On 9/12/10 11:27 PM, Murray S. Kucherawy wrote:
>> On Sunday, September 12, 2010 10:10 AM,Hector Santos Wrote:
>> But Crocker's DKIM.ORG FAQ web page says:
>>
>>     "DKIM permits signing to be performed by authorized third-parties."
>> [1]
>>
>> [1]  DKIM Frequently Asked Questions
>>        http://www.dkim.org/info/dkim-faq.html#basics
>>
>> How is this authorization done?  How do you verify the authorization?

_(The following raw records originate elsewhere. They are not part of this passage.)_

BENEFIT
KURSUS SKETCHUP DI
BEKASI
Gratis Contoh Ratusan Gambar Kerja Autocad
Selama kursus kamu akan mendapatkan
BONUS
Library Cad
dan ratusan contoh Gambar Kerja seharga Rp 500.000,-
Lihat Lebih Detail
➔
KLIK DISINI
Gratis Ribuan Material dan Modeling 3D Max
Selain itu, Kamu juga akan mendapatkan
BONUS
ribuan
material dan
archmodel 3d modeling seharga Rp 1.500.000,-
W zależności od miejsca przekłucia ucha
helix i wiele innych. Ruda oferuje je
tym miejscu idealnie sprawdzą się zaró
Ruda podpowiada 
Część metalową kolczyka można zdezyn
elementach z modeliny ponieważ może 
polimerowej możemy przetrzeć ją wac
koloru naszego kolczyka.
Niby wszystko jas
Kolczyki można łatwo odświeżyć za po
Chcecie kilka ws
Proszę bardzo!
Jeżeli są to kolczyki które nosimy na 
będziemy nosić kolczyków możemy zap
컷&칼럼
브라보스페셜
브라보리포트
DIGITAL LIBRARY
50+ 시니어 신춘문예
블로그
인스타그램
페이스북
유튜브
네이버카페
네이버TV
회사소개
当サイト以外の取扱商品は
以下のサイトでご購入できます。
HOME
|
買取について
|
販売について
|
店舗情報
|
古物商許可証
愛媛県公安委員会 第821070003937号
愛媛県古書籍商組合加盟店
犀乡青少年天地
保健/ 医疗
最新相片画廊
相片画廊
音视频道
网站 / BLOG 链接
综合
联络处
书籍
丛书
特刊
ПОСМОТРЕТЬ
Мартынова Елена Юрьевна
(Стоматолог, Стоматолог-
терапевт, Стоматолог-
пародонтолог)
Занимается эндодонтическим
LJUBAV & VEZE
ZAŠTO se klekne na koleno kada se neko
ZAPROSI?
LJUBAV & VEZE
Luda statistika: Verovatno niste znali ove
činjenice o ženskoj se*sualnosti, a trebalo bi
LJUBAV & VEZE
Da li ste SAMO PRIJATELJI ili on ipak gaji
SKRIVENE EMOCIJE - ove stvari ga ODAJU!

> The third party gives you a public key matching a private key they wish to 
> use to sign mail as you, and you put it in your DNS.  Then that third party 
> can generate mail with signatures that have your "d=" by using the matching 
> private key.
Giving third-parties private cryptographic keys for your domain so they 
can then send messages that will appear signed by your domain without 
your review is risky since it does _not_ convey authorization has been 
granted.
> As a verifier, I confirm the authorization implicitly by noting that your 
> domain has a public key that works to verify signatures placed on mail that 
> appears to come from you.  That means that, absent cache poisoning or other 
> attacks, you authorized use of that key pair by putting half of it in your 
> DNS.
The verifier is only able to determine that the signature was valid, 
however distributing private cryptographic keys will not convey that the 
message came from an unidentified third-party.  In addition, this method 
is impractical for dealing with issues that are now causing delivery 
problems.  Distributing private keys to mailing-lists by domains that 
see a need to have restrictive policies would be extremely unwise, and 
not something able to scale.
> That's the third-party authorization that DKIM implicitly supports.  I 
> suspect, though, that you're looking for a mechanism by which X can say "d=Y 
> with From: X is OK by us."  Nothing officially supports that right now.
Indicating _any_ type of authorization by name does not currently 
exist.  Rather than a verifiable note that indicates X is allowed to 
drive your car, this would be giving them a mask and your drivers 
license to have everyone believing it was you driving.  Not such a great 
idea when things go wrong. wrong. wrong.